> Esercizio scritto: Elenca tutti i fratelli del duca Galeazzo che il brano sulla successione al ducato di Milano nomina.

Il merito principale nell’aver conservata la città tranquilla [p. 72 modifica]in mezzo a tale scossa improvvisa, l’ebbe Francesco Simonetta, che si chiamava Cicho Simonetta. Egli era stato il primo ministro e l’amico del duca Francesco; uomo di Stato e di molta virtù, e tale che, allorchè Gaspare Vimercato, a cui Francesco in parte doveva e Milano e Genova, ardì parlargliene svantaggiosamente, il duca freddamente risposegli: essere tanto necessario a lui ed allo Stato Cicho, che s’ei morisse, ne avrebbe fatto fabbricare uno di cera. La vedova duchessa Bona lasciò che Cicho disponesse ogni cosa. Egli si servì del conte Giovanni Borromeo per tenere in calma la città. Il Borromeo possedeva la fiducia di ognuno, e il Corio dice che questo perhumanissimo conte era tanto abituato alla buona fede, che il pretendere da lui cosa alcuna contro la ragione, o contro la virtù, sarebbe stato lo stesso che volere strappare dalle mani d’Ercole la clava, suo malgrado. Fu tumulato Galeazzo Maria coll’ordinaria pompa ducale. La vedova lo fe’ vestire col manto d’oro; e fece chiudere nel sarcofago tre preziose gemme. Il figlio primogenito Giovanni Galeazzo venne proclamato duca, sebbene in età di sei anni. Simonetta abolì tutte le gabelle imposte recentemente. Confermò gli stipendiati. Fece compra di grano, e ne fece largizioni alla plebe, che penuriava; e ciò sotto nome della duchessa Bona, dichiarata tutrice del nuovo duca. Simonetta reggeva tutto come segretario di Stato.

V’erano due supremi consigli. Quello di Stato si radunava nel castello avanti il sovrano o la tutrice; quello di giustizia si radunava nella corte ducale di Milano. Lodovico e Sforza, fratelli del defunto duca, immediatamente dalla Francia, ove tenevali rilegati il fratello Galeazzo, volarono a Milano; lusingandosi, [p. 73 modifica]come zii del duca, di prendere le redini del comando. Simonetta li destinò con onore a presedere al consiglio supremo di giustizia. Fremevano vedendosi così delusi; ma il marchese di Mantova e il legato pontificio, venuti per ufficio alla corte di Milano, tentarono di calmare i loro animi; e restò concluso che si pagassero ogni anno dodicimila e cinquecento ducati a ciascuno degli zii del duca, e che si assegnasse a ciascuno un palazzo in Milano, e così uscissero dal castello. I fratelli del duca Galeazzo, zii del vivente, erano cinque, cioè Sforza, Filippo, Lodovico, Ascanio e Ottaviano.

> Estratto del dataset:
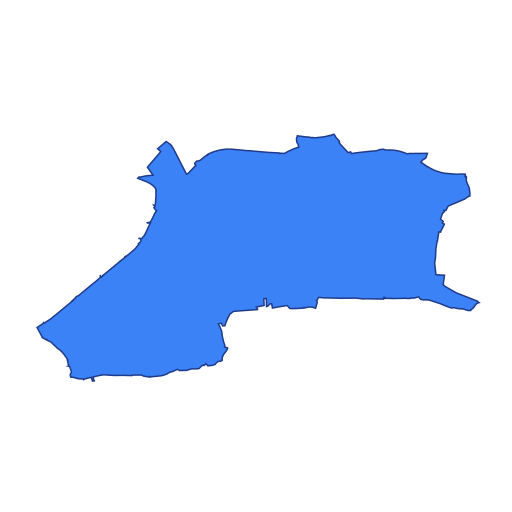 Tilburg, Noord-Brabant, Netherlands (Equal Earth projection), rotated 178°
{"feature_id": "6326949B99100278363504", "entity_name": "Tilburg", "entity_type": "district", "adm_level": 2, "iso_a3": "NLD", "parent_name": "Netherlands", "parent_adm1": "Noord-Brabant", "projection": "equal_earth", "projection_center": [5.085, 51.586], "detail": "fine", "context": "isolated", "style": "filled", "palette": "blue", "viewbox_px": 512, "rotation_deg": 178, "n_neighbors": 0, "source": "geoboundaries", "source_scale": "gbopen_adm2", "svg_char_len": 5878}
<svg xmlns="http://www.w3.org/2000/svg" viewBox="0 0 512 512"><g transform="rotate(178 256 256)"><path d="M34.7,201.6L35.8,202.4L36.0,203.0L36.4,203.2L52.7,210.3L57.2,212.2L68.1,219.0L68.6,219.4L69.9,220.9L68.3,230.2L76.8,231.0L77.7,242.4L76.6,248.9L76.0,256.8L74.5,264.4L74.2,264.4L72.4,273.7L70.7,273.4L70.6,273.9L66.6,281.3L68.7,282.4L67.7,284.1L70.3,286.3L68.3,291.8L66.5,293.6L66.2,293.7L66.8,294.8L66.8,295.0L64.5,295.1L62.2,299.2L45.5,305.6L41.1,308.5L40.2,308.4L40.0,310.9L40.5,316.7L42.1,320.4L43.2,323.9L43.3,324.4L43.1,325.4L42.9,327.2L43.5,327.2L43.3,328.3L44.3,328.4L44.0,330.5L46.9,330.7L50.0,330.8L52.2,330.7L53.4,330.8L63.7,332.0L66.7,332.6L68.9,333.2L72.5,334.5L75.1,335.6L78.0,337.2L81.3,339.3L81.8,339.3L83.1,340.3L83.1,340.5L88.0,344.0L85.6,346.6L84.4,347.0L83.2,347.8L82.7,348.3L82.1,349.9L81.1,352.6L99.2,353.1L101.6,352.9L103.3,353.7L106.7,355.0L109.0,355.7L111.4,356.3L113.8,356.8L117.4,357.2L122.6,357.4L125.1,358.3L128.6,358.0L132.3,356.9L138.1,356.7L148.9,355.9L157.1,355.1L157.8,356.8L160.0,356.1L160.4,356.2L168.6,365.7L168.6,365.8L168.6,366.7L169.0,367.0L168.7,367.3L168.7,367.8L169.3,368.7L171.1,370.6L172.2,372.1L172.5,372.8L173.5,374.6L173.8,375.3L173.8,375.1L175.7,374.5L176.3,374.1L177.1,373.7L177.3,373.9L178.2,373.7L178.2,373.9L181.8,373.1L185.4,372.6L192.3,372.1L194.5,372.2L194.5,372.3L196.0,372.5L196.6,372.3L197.6,372.6L198.0,372.8L200.1,373.2L200.3,373.0L210.5,374.7L210.8,373.5L211.3,372.6L211.5,371.3L211.3,369.1L211.1,368.0L210.0,365.9L209.5,363.4L213.3,362.2L216.7,360.9L220.9,359.1L224.1,357.5L227.1,357.8L228.0,357.8L228.1,357.6L228.8,357.6L228.6,358.0L229.7,358.2L239.8,359.1L246.7,359.9L256.3,361.1L256.6,361.2L258.8,361.4L263.4,361.8L264.0,362.0L277.5,363.7L282.0,363.8L285.0,363.6L289.2,363.0L293.4,362.0L295.7,361.3L299.5,359.9L301.3,358.8L300.9,358.6L301.5,358.2L301.8,358.4L304.2,356.9L308.1,353.8L309.0,353.4L310.3,353.0L312.0,352.9L313.8,351.0L314.0,350.5L314.0,350.1L313.8,349.8L312.9,348.6L314.4,347.3L321.1,340.8L322.6,340.3L324.0,343.1L335.0,366.6L336.5,368.7L336.4,369.1L336.5,369.2L337.6,370.4L341.8,373.6L350.6,366.6L347.5,363.7L361.4,348.5L356.1,340.3L360.9,340.1L364.7,339.7L368.9,338.9L369.0,339.0L370.0,338.8L370.3,339.0L371.5,337.8L362.1,333.7L360.2,332.6L358.6,331.6L356.8,330.2L355.2,328.6L354.2,327.2L353.8,326.4L353.7,325.6L353.8,323.9L353.9,319.3L354.8,310.9L355.0,310.4L355.9,310.2L356.5,310.4L356.3,310.0L355.8,309.9L355.2,309.5L355.5,308.5L356.5,307.8L356.9,307.7L355.7,307.6L355.5,306.6L355.2,306.0L354.8,305.6L353.8,304.9L355.2,302.8L355.7,302.3L355.8,301.8L359.5,294.9L360.0,294.2L360.6,293.8L360.8,293.4L363.5,293.1L363.4,292.8L360.5,292.7L364.6,284.5L366.6,280.9L367.6,279.5L367.9,279.4L369.4,277.6L369.8,277.5L370.4,277.4L371.8,277.7L373.0,277.7L371.3,277.4L370.9,277.3L370.4,275.4L371.4,273.6L373.1,272.6L372.8,272.1L373.0,271.6L374.0,270.4L376.4,267.6L378.5,265.8L385.7,260.2L386.4,260.3L386.5,260.2L385.9,260.1L391.7,255.7L391.7,255.8L392.4,255.3L392.3,255.2L409.6,242.0L409.3,241.8L411.2,240.3L412.3,241.8L412.4,241.7L412.2,240.5L412.6,239.8L414.6,238.1L434.9,222.5L436.9,221.8L437.2,221.6L438.1,220.3L440.9,217.9L440.4,217.9L440.6,217.7L441.0,217.3L441.4,217.1L463.1,200.5L469.6,196.5L469.9,196.6L470.4,197.0L470.6,196.8L470.5,196.6L470.6,196.4L471.0,196.0L477.3,192.2L476.9,191.3L472.4,182.4L472.5,182.1L472.5,181.9L468.5,179.9L468.8,179.8L467.2,178.9L467.4,178.9L463.9,177.2L461.5,174.6L460.3,173.4L459.9,173.1L458.1,171.1L455.0,168.7L452.3,165.8L448.6,160.3L448.3,159.2L448.2,159.1L448.3,159.1L447.7,156.0L447.4,154.9L447.5,154.5L447.1,153.2L447.3,152.6L447.6,152.5L446.1,152.1L444.5,146.9L444.6,146.4L444.7,146.0L445.6,144.6L445.7,144.2L445.8,143.3L445.4,141.4L442.1,141.0L440.0,140.1L436.9,139.4L433.2,139.2L432.8,138.6L432.5,138.4L432.3,138.8L431.1,139.2L424.9,140.5L423.8,136.7L422.0,136.8L422.9,139.7L422.9,140.1L422.7,140.2L422.9,140.9L416.3,142.1L412.2,142.6L402.4,141.6L392.0,141.3L385.8,140.9L383.7,140.9L383.5,141.0L383.3,141.3L376.9,141.1L374.6,141.0L372.8,140.0L368.6,139.1L366.4,138.7L366.5,139.2L364.8,139.0L362.3,139.1L354.9,139.6L352.9,140.0L349.5,141.0L348.8,141.3L347.6,142.1L346.2,142.8L343.4,143.4L338.7,145.4L338.1,145.3L336.6,144.3L336.1,144.2L330.3,144.1L329.1,144.2L325.0,145.3L322.0,145.4L320.9,145.3L317.5,145.4L316.5,145.8L314.3,148.0L312.1,148.9L311.7,148.4L310.2,149.6L309.7,150.1L308.0,147.9L303.7,148.2L300.7,149.0L299.7,150.2L298.3,151.4L297.1,152.1L295.7,151.9L293.5,152.7L293.2,156.0L291.7,158.9L288.9,162.3L288.1,163.6L287.8,164.0L287.7,164.7L287.7,165.3L290.6,166.1L290.3,168.0L291.2,170.7L292.4,176.5L292.9,181.9L294.3,186.0L295.9,189.3L293.1,190.1L292.5,189.0L291.8,187.3L289.5,187.4L288.3,190.7L286.9,193.6L286.3,195.3L286.1,195.3L284.2,198.8L283.5,199.3L282.6,199.8L281.7,200.6L280.4,201.4L274.9,201.7L256.3,202.4L256.3,202.8L257.5,205.0L253.4,205.6L249.6,206.3L249.7,213.0L247.2,213.2L247.2,205.1L245.8,205.6L245.4,206.0L243.8,207.6L242.1,207.8L242.0,206.6L241.8,206.1L241.6,206.1L241.4,203.4L235.6,204.3L226.5,205.4L224.2,202.5L223.7,202.3L218.8,202.1L209.8,202.3L209.8,202.8L207.8,202.6L204.9,203.2L203.7,203.1L201.4,202.9L198.3,201.7L197.0,205.7L196.5,207.2L196.6,209.4L196.7,209.7L196.8,209.7L195.8,211.1L195.7,211.1L195.6,211.4L194.8,212.5L189.8,211.8L175.1,211.0L171.6,210.7L169.5,210.8L163.3,210.5L158.6,210.5L154.5,210.0L151.6,209.5L145.1,209.3L130.1,208.5L130.1,209.3L129.6,210.2L128.8,210.0L129.2,209.2L128.3,209.1L125.0,209.0L120.4,208.7L107.2,208.5L106.6,208.3L103.5,208.2L103.3,208.5L99.5,208.5L98.2,208.7L96.5,209.1L94.8,209.6L93.7,207.7L92.8,206.9L89.9,206.2L86.5,206.3L86.5,206.1L85.2,206.1L84.4,205.9L73.5,201.9L69.5,200.0L63.1,197.4L62.7,197.2L61.6,197.2L60.5,197.4L59.6,197.4L57.9,196.8L56.5,196.6L54.3,196.1L51.6,196.0L49.1,195.3L48.7,195.0L45.9,194.1L43.3,194.0L43.0,194.7L43.1,194.9L41.7,195.6L40.8,196.4L39.7,197.7L38.1,199.8L36.6,201.0L35.5,201.4L34.7,201.6Z" fill="#3b82f6" stroke="#1e3a8a" stroke-width="1.5"/></g></svg>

> Risposta scritta: I fratelli del duca Galeazzo sono cinque: Sforza, Filippo, Lodovico, Ascanio e Ottaviano.